Sorry, but I'm too much of a novice to give you an informed opinion. I've NEVER collected an open swarm, let alone a cut out. I think you did the right thing, at least from the video it looks like you did. Patience pays off, looks like.


----------



## PatBeek (Jan 13, 2012)

amk said:


> I’m attempting a forced abscond from a hole in a pine tree. I won’t be able to get comb out would you recommend I get some brood from one of my hives and stage box next to entrance or just put the box with empty frames.


Believe it or not I'm highly skeptical of doing force absconds. What I did inside that tree was not technically a force abscond because I had a lot of access to the inner core of the colony. If I were you, I would do a trap out. Here's a video of a tree trap out or two I recently set up.






https://youtu.be/K4S3-yPChyM


----------



## PatBeek (Jan 13, 2012)

.

But yes, I would give them brood supplies, food supplies and eggs and larvae to get them off the ground properly and be able to build a new queen if they need to.


----------



## amk (Dec 16, 2017)

I watched another video of yours where you got some out of a wall. Trap outs I’ve done but I need these bees out in a day they are stinging people.


----------



## sjj (Jan 2, 2007)

I like happy endings. Thank you!


----------



## PatBeek (Jan 13, 2012)

amk said:


> I watched another video of yours where you got some out of a wall. Trap outs I’ve done but I need these bees out in a day they are stinging people.
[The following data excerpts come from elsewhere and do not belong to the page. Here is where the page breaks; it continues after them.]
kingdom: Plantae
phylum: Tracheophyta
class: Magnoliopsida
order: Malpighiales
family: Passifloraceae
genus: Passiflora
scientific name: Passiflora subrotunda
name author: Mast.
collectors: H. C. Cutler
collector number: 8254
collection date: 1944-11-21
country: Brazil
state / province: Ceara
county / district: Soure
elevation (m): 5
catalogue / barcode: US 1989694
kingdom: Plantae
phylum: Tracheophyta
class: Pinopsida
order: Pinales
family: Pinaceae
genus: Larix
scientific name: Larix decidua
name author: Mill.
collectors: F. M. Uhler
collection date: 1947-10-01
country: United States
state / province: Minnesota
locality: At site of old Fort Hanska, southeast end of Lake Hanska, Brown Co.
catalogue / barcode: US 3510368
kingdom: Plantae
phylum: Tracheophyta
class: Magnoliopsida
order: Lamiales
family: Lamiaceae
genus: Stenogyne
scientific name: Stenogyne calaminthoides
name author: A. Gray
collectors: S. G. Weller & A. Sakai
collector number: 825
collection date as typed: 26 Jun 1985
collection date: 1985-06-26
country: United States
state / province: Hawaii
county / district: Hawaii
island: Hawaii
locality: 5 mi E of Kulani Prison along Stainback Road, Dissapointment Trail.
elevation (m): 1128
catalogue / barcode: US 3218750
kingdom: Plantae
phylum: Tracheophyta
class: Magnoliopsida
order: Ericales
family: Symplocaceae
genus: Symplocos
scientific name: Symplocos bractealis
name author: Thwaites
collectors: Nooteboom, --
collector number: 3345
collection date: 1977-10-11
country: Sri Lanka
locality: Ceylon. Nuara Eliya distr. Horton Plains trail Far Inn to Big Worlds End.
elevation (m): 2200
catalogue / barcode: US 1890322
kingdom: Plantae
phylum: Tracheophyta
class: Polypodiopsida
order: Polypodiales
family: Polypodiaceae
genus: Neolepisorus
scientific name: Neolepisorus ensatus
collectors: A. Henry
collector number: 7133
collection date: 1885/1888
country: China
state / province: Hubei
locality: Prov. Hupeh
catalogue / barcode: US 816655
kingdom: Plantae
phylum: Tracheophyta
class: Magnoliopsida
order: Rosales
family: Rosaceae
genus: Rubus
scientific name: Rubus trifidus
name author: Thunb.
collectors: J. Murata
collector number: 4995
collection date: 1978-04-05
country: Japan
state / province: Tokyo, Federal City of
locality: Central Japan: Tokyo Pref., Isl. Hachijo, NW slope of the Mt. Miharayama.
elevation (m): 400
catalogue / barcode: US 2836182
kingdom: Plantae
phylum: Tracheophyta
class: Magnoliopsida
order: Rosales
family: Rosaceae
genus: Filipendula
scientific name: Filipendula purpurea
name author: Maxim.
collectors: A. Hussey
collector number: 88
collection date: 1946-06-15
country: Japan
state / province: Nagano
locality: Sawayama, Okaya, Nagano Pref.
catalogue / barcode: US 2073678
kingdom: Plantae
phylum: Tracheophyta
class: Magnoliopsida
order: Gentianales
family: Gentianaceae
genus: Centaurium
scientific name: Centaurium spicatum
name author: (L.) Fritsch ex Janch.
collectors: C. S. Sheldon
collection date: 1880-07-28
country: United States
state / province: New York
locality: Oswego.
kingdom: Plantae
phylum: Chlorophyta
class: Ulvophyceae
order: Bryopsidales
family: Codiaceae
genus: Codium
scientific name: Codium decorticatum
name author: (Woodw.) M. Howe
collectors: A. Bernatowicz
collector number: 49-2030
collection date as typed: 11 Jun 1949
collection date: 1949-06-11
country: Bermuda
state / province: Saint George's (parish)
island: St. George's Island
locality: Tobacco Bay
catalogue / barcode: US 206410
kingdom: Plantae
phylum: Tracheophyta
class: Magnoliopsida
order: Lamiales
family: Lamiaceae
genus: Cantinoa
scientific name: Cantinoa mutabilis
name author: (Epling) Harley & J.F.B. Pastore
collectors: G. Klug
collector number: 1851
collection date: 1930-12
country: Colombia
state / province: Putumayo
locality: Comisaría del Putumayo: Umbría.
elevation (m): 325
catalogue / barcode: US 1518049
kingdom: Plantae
I hated that wall. That experience is one of the main reasons I hate doing forced absconds, lol.


----------



## PatBeek (Jan 13, 2012)

sjj said:


> I like happy endings. Thank you!


:banana::banana:


----------



## amk (Dec 16, 2017)

I guess you never can tell in videos but it seemed like it went pretty smoothly haha


----------



## Fivej (Apr 4, 2016)

Awesome vid Pat. Thanks!


----------



## PatBeek (Jan 13, 2012)

Fivej said:


> Awesome vid Pat. Thanks!


I'm so very happy to be able to entertain like this. However, my apologies for not including a "REUNITED" section in this video because I didn't use a vacuum cleaner this time around.


----------



## Slow Drone (Apr 19, 2014)

Thanks again for posting more videos Pat! I do a lot of bee trees myself, would you agree the bees aren't at all the dangerous part of the job?


----------



## PatBeek (Jan 13, 2012)

Slow Drone said:


> Thanks again for posting more videos Pat! I do a lot of bee trees myself, would you agree the bees aren't at all the dangerous part of the job?


The bees are the easy part in these situations! You can hear it in my voice before I began sawing that I was not looking forward to that operation, and it was very difficult to do. Every inch of my clothing was totally drenched early on in this operation.....not by blood, LOL, but by sweat.


----------



## Slow Drone (Apr 19, 2014)

Got that right Pat I can surely relate to the drenching! The worst ones are the potential or inevitable roll overs, I use chains and a come along to try to hinder that fiasco.


----------



## PatBeek (Jan 13, 2012)

Slow Drone said:


> Got that right Pat I can surely relate to the drenching! The worst ones are the potential or inevitable roll overs, I use chains and a come along to try to hinder that fiasco.


Yes and there were situations with cutting into that tree where it would have been very convenient to stand on top of it to get a better angle, but I wasn't going to even begin to attempt something so stupid.


----------